His next tweet: “Whoops. Meant Diane. Great time for a typo.” That’s a whole nother blog post.
Ingram, who covers media, wrote a piece headlined “Twitter hoaxes and the ethics of new media — what happens now that we are all journalists?” In it, he asked, “How much responsibility do the perpetrators of hoaxes bear for the perpetuation of untruths?” His conclusion:
The larger point is that we are all in this thing together now, this distributed and networked media ecosystem, and we should act like it. That means checking things before you retweet them, and not going off on witch hunts if you are on Reddit after a bombing, and other things as well. But blaming “the media” for getting it wrong is no solution either anymore. We are all the media.
On Twitter, I argued that “We are all the media,” while a handy catch phrase and even a useful way of thinking about things, is not strictly true. A better way to put it would be “We are all the media if we choose to be.”
That is, somebody pulling a prank on Twitter isn’t bound by any code of professional ethics that we in the journalism racket live by. We follow some of these rules—things like not reporting unverified rumors as fact—not because they are Platonic ideals but because they work for us. If you want someone to trust you to tell the truth tomorrow, tell them the truth today.
Obviously some ethical rules are matters of right and wrong. Ingram referenced Redditors falsely accusing an innocent person of being the Boston bomber. That sort of thing can cause real harm. But a silly joke is unlikely to cause harm. The only damaged parties in the Elan Gale affair were media outlets who took a well-deserved hit to their reputation because they did their jobs poorly.

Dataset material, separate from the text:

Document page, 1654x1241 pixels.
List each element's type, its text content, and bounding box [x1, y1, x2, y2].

If you’re a joker who doesn’t care if anyone believes what you say, then that guideline about telling the truth today so people will believe you tomorrow doesn’t do much for you. In the wake of the incident, Gale actively encouraged the world not to get its news from him.

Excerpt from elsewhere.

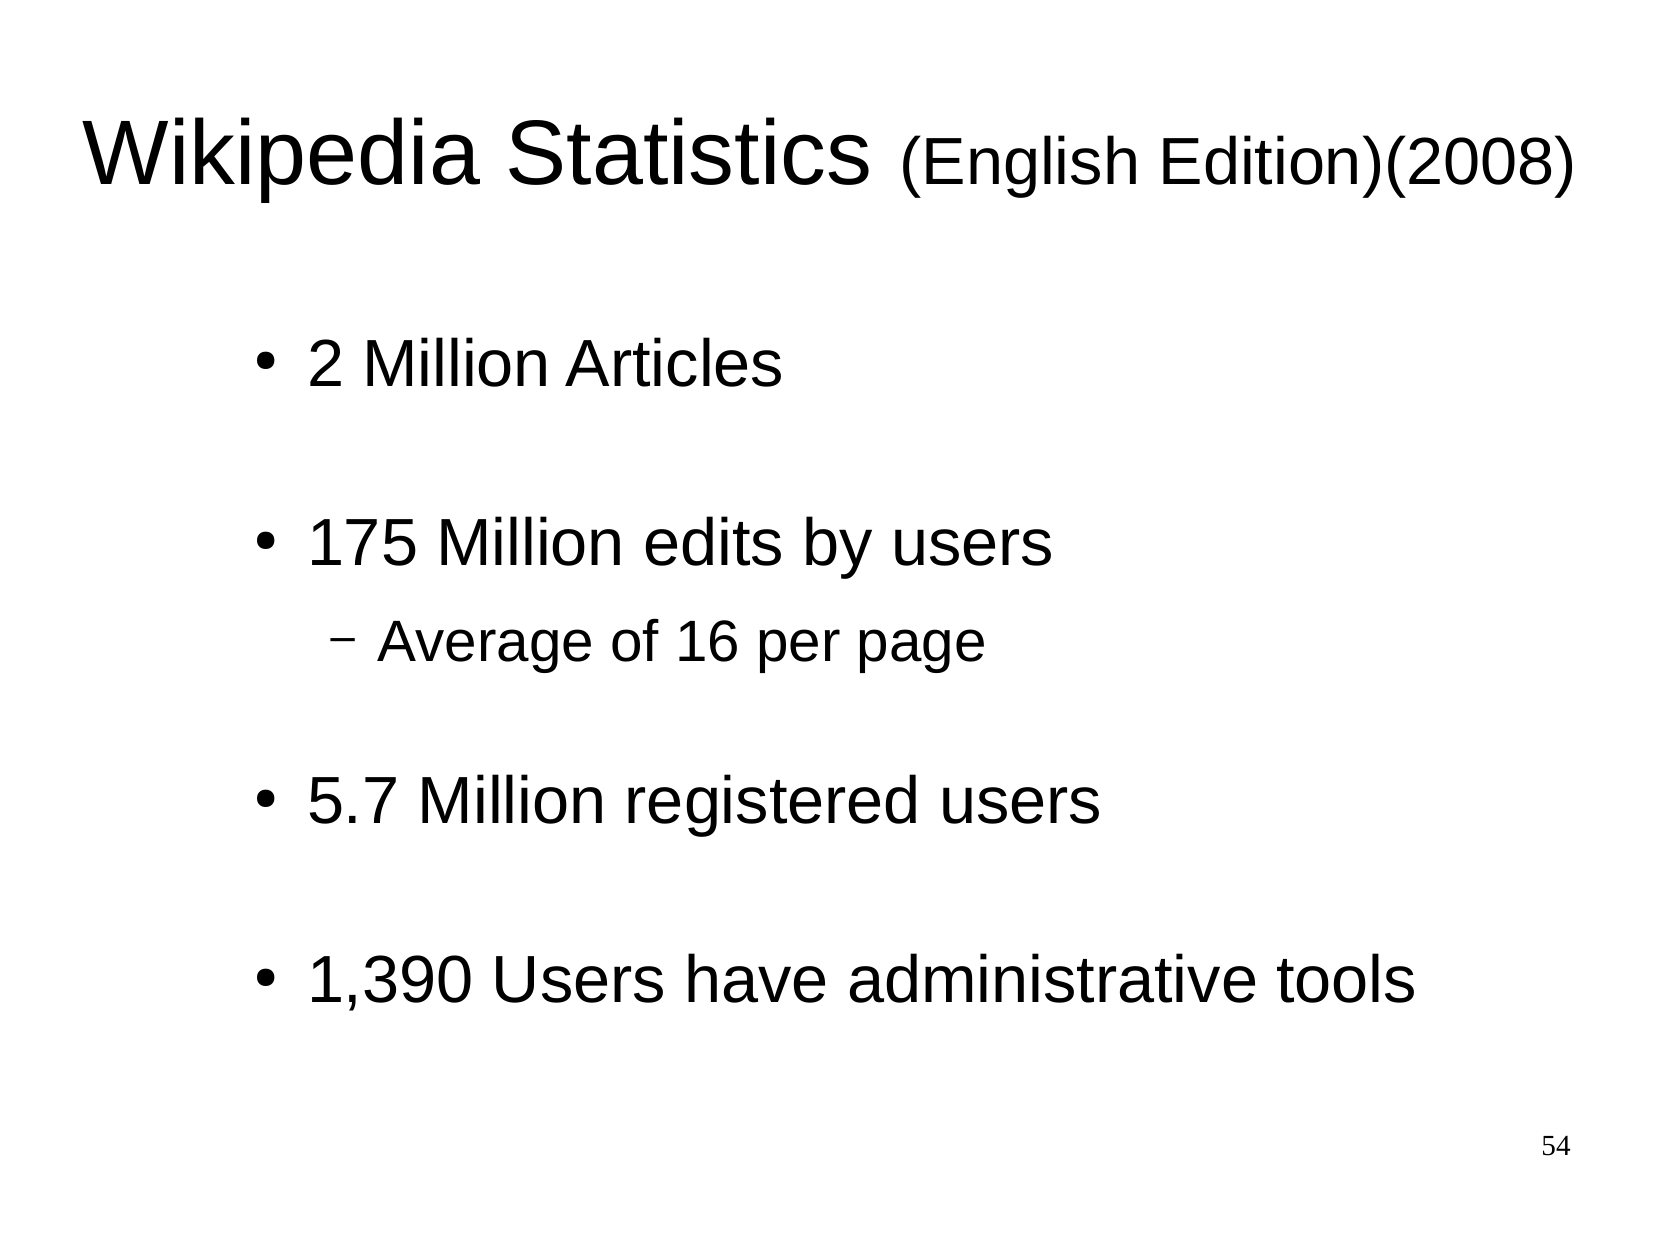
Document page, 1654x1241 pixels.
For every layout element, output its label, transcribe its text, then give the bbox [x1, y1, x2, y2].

title Wikipedia Statistics (English Edition)(2008) [64, 49, 1595, 257]
list 2 Million Articles 175 Million edits by users Average of 16 per page 5.7 Million registered users 1,390 Users have administrative tools [236, 325, 1467, 1017]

By the way, I think I should mention that I didn’t defend Gale’s position because I thought his hoax about “Diane” was funny. As it happens I’ll forgive a lot if you’re funny, but in this case I disliked Gale’s joke.
Ingram and I passed part of a pleasant afternoon bickering about this stuff, with other smart people jumping in. I think you can get the gist of the argument at this link—until Gale himself jumps in and flies the conversation into a cliff of absurdity.
But whatever responsibility Gale does or doesn’t carry, the job for we the media is the same, and since this is me typing you know I’m about to invoke Lennay’s Law: Tell us what you know is true, and tell us how you know it.